§ ACTIVITY 1: Extract every line in the records below that contains the string "السعودية".

§ QUOTED PASSAGE:

------------------------------

James Sadler
The very first English ‘magnificent man in his flying machine’ – a pastry chef and Oxfordshire hero

When ballooning first began in Europe in 1783 with the first flight by Pilatre de Rozier over Paris, the race was on between the European powers to emulate the feat. No-one wanted to be left behind in the first aviation race – the race that changed the world forever.

Ian Woodmansey, Pilot for the Altitude Balloon Company in the UK, investigates.

Flying comes so naturally to us today that it seems strange that there ever was a time that Man’s feet were firmly glued to the ground. But it was not so long ago – less than 225 years ago in fact – that the idea of flight was still only a dream for our great great grandfathers.

Humans used to look at the sky and fantasize about gliding high above the earth like the birds. Many of science’s great minds had tried and failed to imagine a way of defying gravity. The famous early English scientist Roger Bacon, a Master at Oxford University, put forward the idea of a flying machine that sounds remarkably like a balloon in the 1200s, when he was considered to be either a genius or a crackpot: "Such a machine must be a large hollow globe of copper or other suitable metal, wrought extremely thin in order to have it as light as possible. It must then be filled with ethereal air or liquid fire and launched . . . . . into the atmosphere, where it will float like a vessel upon the water."

It took another Oxford man, James Sadler, another half a millennium until he finally managed to turn theory into practice and become the first ever flying Englishman.

Sadler (1753–1828) was born in Oxford and was the eldest son of a pastry chef and confectioner with a shop at 84 High Street, and a second in St. Clements. He inherited his father’s business, but his taste was for science, engineering and adventure, not confections, and he found employment working as a laboratory technician in the University’s chemistry laboratory. It was here that he began experimenting with small gas-filled balloons. He became inspired by stories of the first ever manned flight in France in 1783, and was determined that an Englishman should fly at the earliest possibility.

On 4 October 1784 Sadler made the first ascent by any English aeronaut with a 170 foot hot air balloon he had constructed himself. The balloon was rudimentary, to say the least: the fabric of the balloon was made from silk, lined on the inside with paper, and heated by a fire strung under the canopy on an open grille - in the language of the time if was powered by “rarefied air”. He “ascended into the atmosphere” from Christ Church meadow in Oxford and rose to ¾ mile high in this basic and unsafe flying contraption, flew for half an hour and landed 6 miles later near the village of Woodeaton to the north of Oxford. Perhaps the most remarkable aspect of Sadler's ballooning exploits was that he was ‘sole projector, architect, workman and chymist’ in all his flying experiments.

James Sadler Esq., First English Aeronaut, Drawn and Engraved by Benjamin Taylor
(Portrait of Sadler from Library of Congress Prints and Photographs Division.
Tissandier collection)


Considering the importance of the occasion, the Oxford Journal appeared rather underwhelmed:

Oxford Journal, October 4, 1784
Early on Monday Morning the 4th instant, Mr. Sadler of this City, tried the Experiment of his Fire Balloon, raised by means of rarefied air.

------------------------------

[Dataset entries]
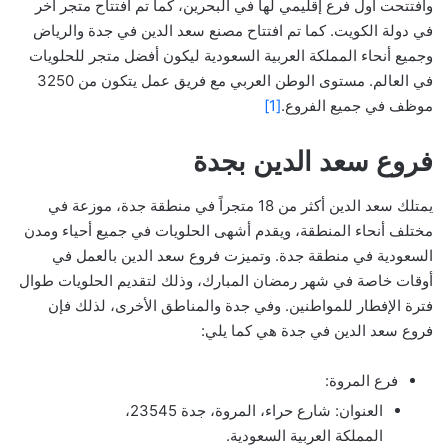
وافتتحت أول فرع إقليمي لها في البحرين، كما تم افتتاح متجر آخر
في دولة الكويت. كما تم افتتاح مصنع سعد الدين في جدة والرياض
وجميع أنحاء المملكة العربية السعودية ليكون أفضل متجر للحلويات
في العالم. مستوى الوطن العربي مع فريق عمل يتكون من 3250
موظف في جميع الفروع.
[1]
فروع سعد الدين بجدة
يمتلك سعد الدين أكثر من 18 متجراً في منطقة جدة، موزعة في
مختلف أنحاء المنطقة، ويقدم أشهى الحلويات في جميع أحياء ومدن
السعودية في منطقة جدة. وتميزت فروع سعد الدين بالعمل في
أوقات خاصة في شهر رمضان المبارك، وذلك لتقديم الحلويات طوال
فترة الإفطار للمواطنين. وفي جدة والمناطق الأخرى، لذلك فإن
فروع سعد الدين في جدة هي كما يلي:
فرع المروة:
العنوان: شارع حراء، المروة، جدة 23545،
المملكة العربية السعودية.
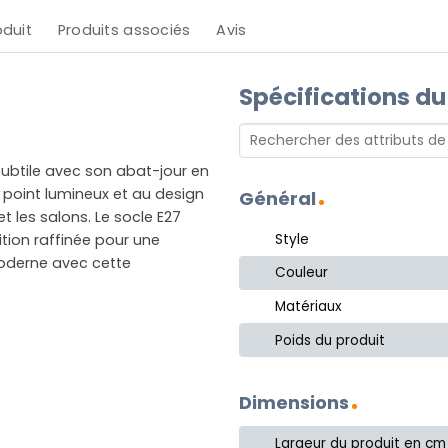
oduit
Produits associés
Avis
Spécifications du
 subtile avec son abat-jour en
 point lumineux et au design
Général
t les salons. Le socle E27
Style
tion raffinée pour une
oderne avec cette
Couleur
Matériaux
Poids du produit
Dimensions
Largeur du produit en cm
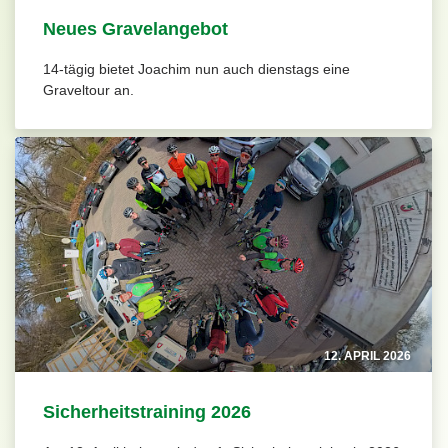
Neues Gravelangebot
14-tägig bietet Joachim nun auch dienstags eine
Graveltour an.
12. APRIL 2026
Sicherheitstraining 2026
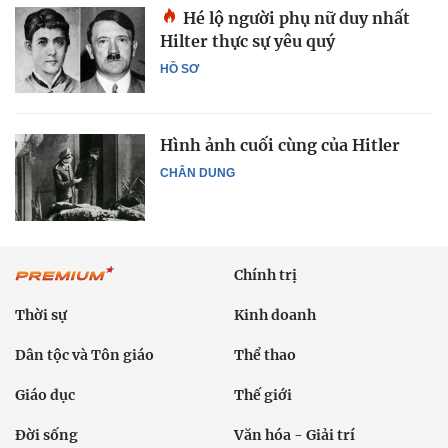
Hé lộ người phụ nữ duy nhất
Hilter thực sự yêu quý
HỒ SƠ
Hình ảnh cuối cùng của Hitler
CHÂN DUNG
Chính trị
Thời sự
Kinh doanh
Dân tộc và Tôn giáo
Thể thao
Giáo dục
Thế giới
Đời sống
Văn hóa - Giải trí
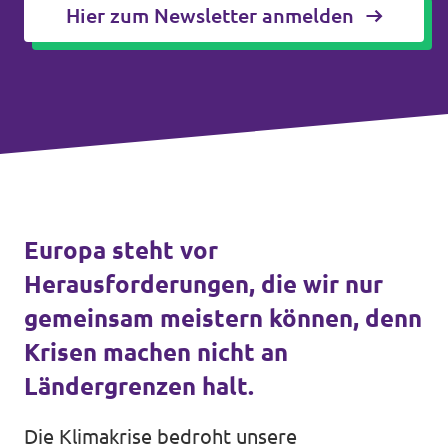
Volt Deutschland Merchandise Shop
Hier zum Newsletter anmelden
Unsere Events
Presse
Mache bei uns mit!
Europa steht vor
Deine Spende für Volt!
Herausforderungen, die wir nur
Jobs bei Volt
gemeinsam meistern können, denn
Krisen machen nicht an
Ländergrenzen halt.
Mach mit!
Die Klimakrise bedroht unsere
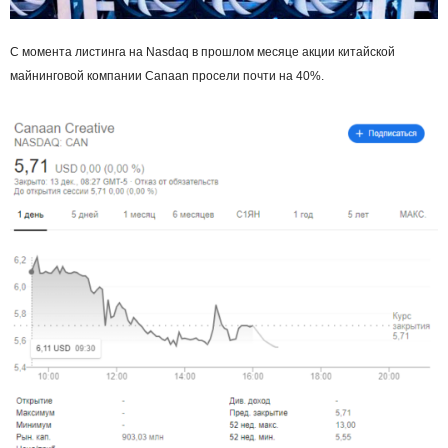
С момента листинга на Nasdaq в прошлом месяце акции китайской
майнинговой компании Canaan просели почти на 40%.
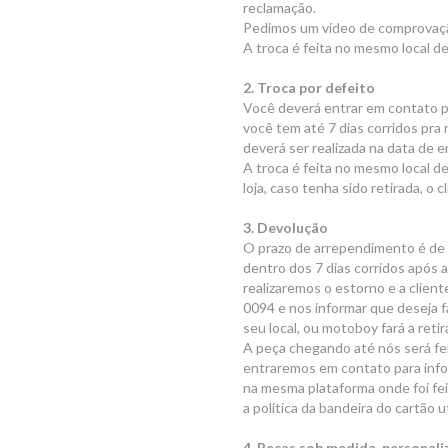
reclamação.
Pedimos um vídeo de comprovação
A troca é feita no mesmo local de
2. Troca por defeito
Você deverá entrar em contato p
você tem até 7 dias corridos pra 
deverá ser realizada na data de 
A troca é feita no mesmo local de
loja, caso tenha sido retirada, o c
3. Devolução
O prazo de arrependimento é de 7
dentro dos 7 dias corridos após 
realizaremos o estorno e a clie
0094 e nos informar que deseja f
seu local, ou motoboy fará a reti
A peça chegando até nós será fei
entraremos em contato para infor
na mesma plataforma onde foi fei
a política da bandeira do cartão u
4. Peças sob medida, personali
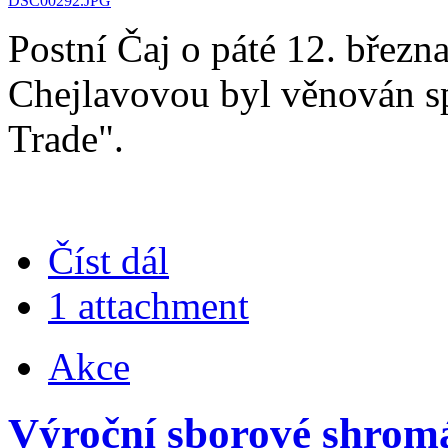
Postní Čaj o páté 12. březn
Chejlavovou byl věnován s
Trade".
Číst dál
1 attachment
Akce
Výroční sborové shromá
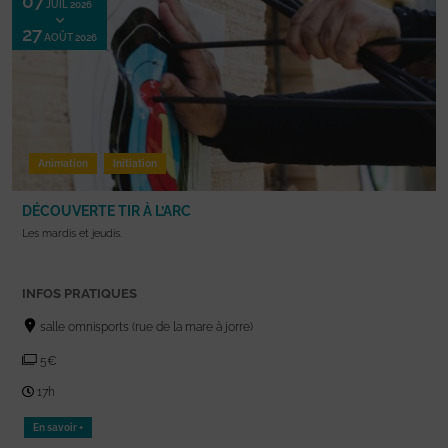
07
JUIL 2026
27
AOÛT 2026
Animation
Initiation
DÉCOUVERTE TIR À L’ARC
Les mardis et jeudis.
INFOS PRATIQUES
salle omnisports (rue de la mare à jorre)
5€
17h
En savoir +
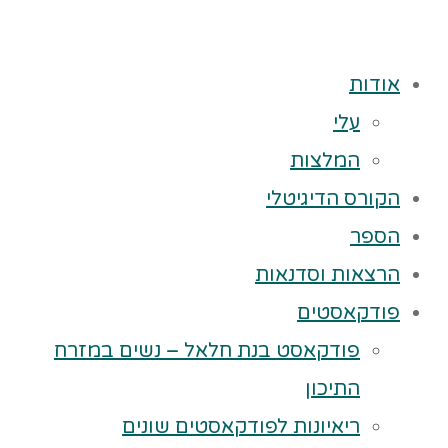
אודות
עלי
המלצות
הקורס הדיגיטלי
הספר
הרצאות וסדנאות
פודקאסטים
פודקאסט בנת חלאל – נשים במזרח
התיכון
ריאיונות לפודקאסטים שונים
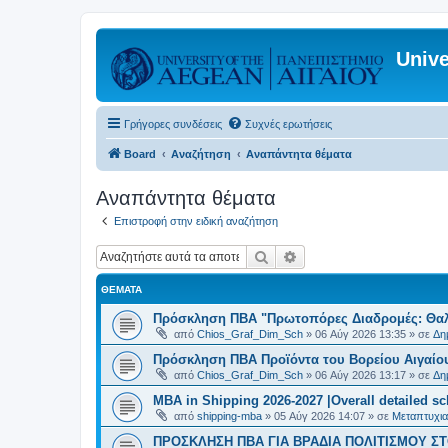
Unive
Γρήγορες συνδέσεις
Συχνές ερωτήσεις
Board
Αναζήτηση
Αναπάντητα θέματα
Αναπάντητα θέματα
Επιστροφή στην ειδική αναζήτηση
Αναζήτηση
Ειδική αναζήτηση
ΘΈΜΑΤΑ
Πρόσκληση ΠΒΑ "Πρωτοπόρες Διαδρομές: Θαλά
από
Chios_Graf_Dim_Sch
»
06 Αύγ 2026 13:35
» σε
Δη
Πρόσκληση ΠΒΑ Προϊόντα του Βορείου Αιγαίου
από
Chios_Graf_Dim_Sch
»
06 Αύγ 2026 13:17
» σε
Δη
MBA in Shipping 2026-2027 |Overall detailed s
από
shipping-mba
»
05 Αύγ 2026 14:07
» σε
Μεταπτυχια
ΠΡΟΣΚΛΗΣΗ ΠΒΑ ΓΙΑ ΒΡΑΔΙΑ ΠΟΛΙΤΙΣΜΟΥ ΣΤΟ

------------------------------

§ ACTIVITY 2: Repeat, word for word, the stretch of the article on James Sadler above from "James Sadler Esq., First" through "Tissandier collection)".

§ EXPECTED ANSWER 1:
وجميع أنحاء المملكة العربية السعودية ليكون أفضل متجر للحلويات
السعودية في منطقة جدة. وتميزت فروع سعد الدين بالعمل في
المملكة العربية السعودية.

§ EXPECTED ANSWER 2:
James Sadler Esq., First English Aeronaut, Drawn and Engraved by Benjamin Taylor
(Portrait of Sadler from Library of Congress Prints and Photographs Division.
Tissandier collection)